● Stored data entries
━━━━━━━━━━━━━━━━
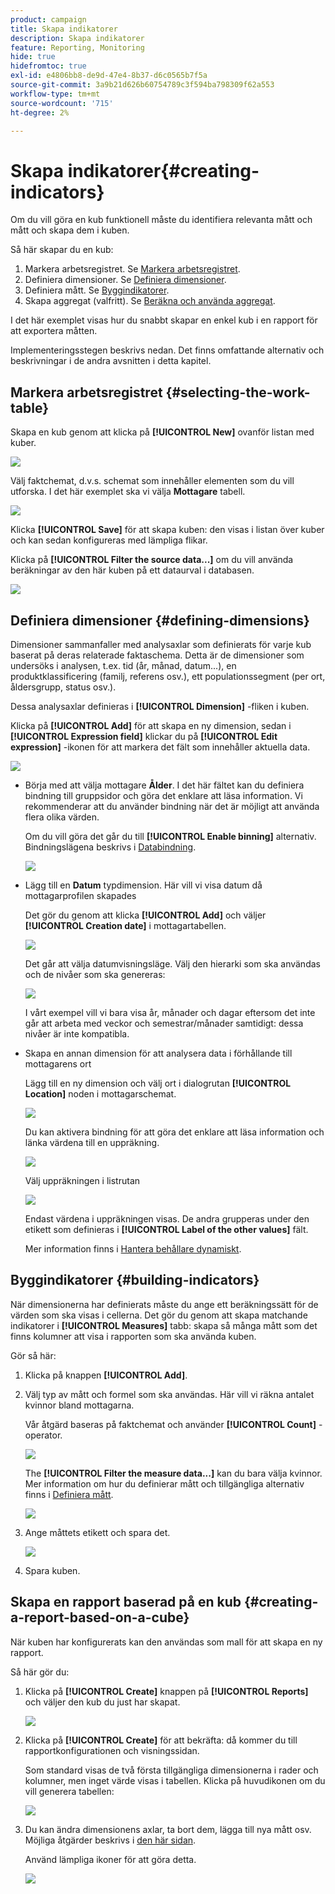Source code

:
 ```yaml
---
product: campaign
title: Skapa indikatorer
description: Skapa indikatorer
feature: Reporting, Monitoring
hide: true
hidefromtoc: true
exl-id: e4806bb8-de9d-47e4-8b37-d6c0565b7f5a
source-git-commit: 3a9b21d626b60754789c3f594ba798309f62a553
workflow-type: tm+mt
source-wordcount: '715'
ht-degree: 2%

---
```


# Skapa indikatorer{#creating-indicators}



Om du vill göra en kub funktionell måste du identifiera relevanta mått och mått och skapa dem i kuben.

Så här skapar du en kub:

1. Markera arbetsregistret. Se [Markera arbetsregistret](#selecting-the-work-table).
1. Definiera dimensioner. Se [Definiera dimensioner](#defining-dimensions).
1. Definiera mått. Se [Byggindikatorer](#building-indicators).
1. Skapa aggregat (valfritt). Se [Beräkna och använda aggregat](../../reporting/using/concepts-and-methodology.md#calculating-and-using-aggregates).

I det här exemplet visas hur du snabbt skapar en enkel kub i en rapport för att exportera måtten.

Implementeringsstegen beskrivs nedan. Det finns omfattande alternativ och beskrivningar i de andra avsnitten i detta kapitel.

## Markera arbetsregistret {#selecting-the-work-table}

Skapa en kub genom att klicka på **[!UICONTROL New]** ovanför listan med kuber.

![](assets/s_advuser_cube_create.png)

Välj faktchemat, d.v.s. schemat som innehåller elementen som du vill utforska. I det här exemplet ska vi välja **Mottagare** tabell.

![](assets/s_advuser_cube_wz_02.png)

Klicka **[!UICONTROL Save]** för att skapa kuben: den visas i listan över kuber och kan sedan konfigureras med lämpliga flikar.

Klicka på **[!UICONTROL Filter the source data...]** om du vill använda beräkningar av den här kuben på ett dataurval i databasen.

![](assets/s_advuser_cube_wz_03.png)

## Definiera dimensioner {#defining-dimensions}

Dimensioner sammanfaller med analysaxlar som definierats för varje kub baserat på deras relaterade faktaschema. Detta är de dimensioner som undersöks i analysen, t.ex. tid (år, månad, datum...), en produktklassificering (familj, referens osv.), ett populationssegment (per ort, åldersgrupp, status osv.).

Dessa analysaxlar definieras i **[!UICONTROL Dimension]** -fliken i kuben.

Klicka på **[!UICONTROL Add]** för att skapa en ny dimension, sedan i **[!UICONTROL Expression field]** klickar du på **[!UICONTROL Edit expression]** -ikonen för att markera det fält som innehåller aktuella data.

![](assets/s_advuser_cube_wz_04.png)

* Börja med att välja mottagare **Ålder**. I det här fältet kan du definiera bindning till gruppsidor och göra det enklare att läsa information. Vi rekommenderar att du använder bindning när det är möjligt att använda flera olika värden.

  Om du vill göra det går du till **[!UICONTROL Enable binning]** alternativ. Bindningslägena beskrivs i [Databindning](../../reporting/using/concepts-and-methodology.md#data-binning).

  ![](assets/s_advuser_cube_wz_05.png)

* Lägg till en **Datum** typdimension. Här vill vi visa datum då mottagarprofilen skapades

  Det gör du genom att klicka **[!UICONTROL Add]** och väljer **[!UICONTROL Creation date]** i mottagartabellen.

  ![](assets/s_advuser_cube_wz_06.png)

  Det går att välja datumvisningsläge. Välj den hierarki som ska användas och de nivåer som ska genereras:

  ![](assets/s_advuser_cube_wz_07.png)

  I vårt exempel vill vi bara visa år, månader och dagar eftersom det inte går att arbeta med veckor och semestrar/månader samtidigt: dessa nivåer är inte kompatibla.

* Skapa en annan dimension för att analysera data i förhållande till mottagarens ort

  Lägg till en ny dimension och välj ort i dialogrutan **[!UICONTROL Location]** noden i mottagarschemat.

  ![](assets/s_advuser_cube_wz_08.png)

  Du kan aktivera bindning för att göra det enklare att läsa information och länka värdena till en uppräkning.

  ![](assets/s_advuser_cube_wz_09.png)

  Välj uppräkningen i listrutan

  ![](assets/s_advuser_cube_wz_10.png)

  Endast värdena i uppräkningen visas. De andra grupperas under den etikett som definieras i **[!UICONTROL Label of the other values]** fält.

  Mer information finns i [Hantera behållare dynamiskt](../../reporting/using/concepts-and-methodology.md#dynamically-managing-bins).

## Byggindikatorer {#building-indicators}

När dimensionerna har definierats måste du ange ett beräkningssätt för de värden som ska visas i cellerna. Det gör du genom att skapa matchande indikatorer i **[!UICONTROL Measures]** tabb: skapa så många mått som det finns kolumner att visa i rapporten som ska använda kuben.

Gör så här:

1. Klicka på knappen **[!UICONTROL Add]**.
1. Välj typ av mått och formel som ska användas. Här vill vi räkna antalet kvinnor bland mottagarna.

   Vår åtgärd baseras på faktchemat och använder **[!UICONTROL Count]** -operator.

   ![](assets/s_advuser_cube_wz_11.png)

   The **[!UICONTROL Filter the measure data...]** kan du bara välja kvinnor. Mer information om hur du definierar mått och tillgängliga alternativ finns i [Definiera mått](../../reporting/using/concepts-and-methodology.md#defining-measures).

   ![](assets/s_advuser_cube_wz_12.png)

1. Ange måttets etikett och spara det.

   ![](assets/s_advuser_cube_wz_13.png)

1. Spara kuben.

## Skapa en rapport baserad på en kub {#creating-a-report-based-on-a-cube}

När kuben har konfigurerats kan den användas som mall för att skapa en ny rapport.

Så här gör du:

1. Klicka på **[!UICONTROL Create]** knappen på **[!UICONTROL Reports]** och väljer den kub du just har skapat.

   ![](assets/s_advuser_cube_wz_14.png)

1. Klicka på **[!UICONTROL Create]** för att bekräfta: då kommer du till rapportkonfigurationen och visningssidan.

   Som standard visas de två första tillgängliga dimensionerna i rader och kolumner, men inget värde visas i tabellen. Klicka på huvudikonen om du vill generera tabellen:

   ![](assets/s_advuser_cube_wz_15.png)

1. Du kan ändra dimensionens axlar, ta bort dem, lägga till nya mått osv. Möjliga åtgärder beskrivs i [den här sidan](../../reporting/using/using-cubes-to-explore-data.md).

   Använd lämpliga ikoner för att göra detta.

   ![](assets/s_advuser_cube_wz_16.png)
━━━━━━━━━━━━━━━━
● YOUR ASSIGNMENT
Nothing but an exact copy is asked for: the lines from the start of the records through the line with "1. Definiera mått.", both ends included, minus any pictures.

● TASK ANSWER
Source code

:
 ```yaml
---
product: campaign
title: Skapa indikatorer
description: Skapa indikatorer
feature: Reporting, Monitoring
hide: true
hidefromtoc: true
exl-id: e4806bb8-de9d-47e4-8b37-d6c0565b7f5a
source-git-commit: 3a9b21d626b60754789c3f594ba798309f62a553
workflow-type: tm+mt
source-wordcount: '715'
ht-degree: 2%

---
```


# Skapa indikatorer{#creating-indicators}



Om du vill göra en kub funktionell måste du identifiera relevanta mått och mått och skapa dem i kuben.

Så här skapar du en kub:

1. Markera arbetsregistret. Se [Markera arbetsregistret](#selecting-the-work-table).
1. Definiera dimensioner. Se [Definiera dimensioner](#defining-dimensions).
1. Definiera mått. Se [Byggindikatorer](#building-indicators).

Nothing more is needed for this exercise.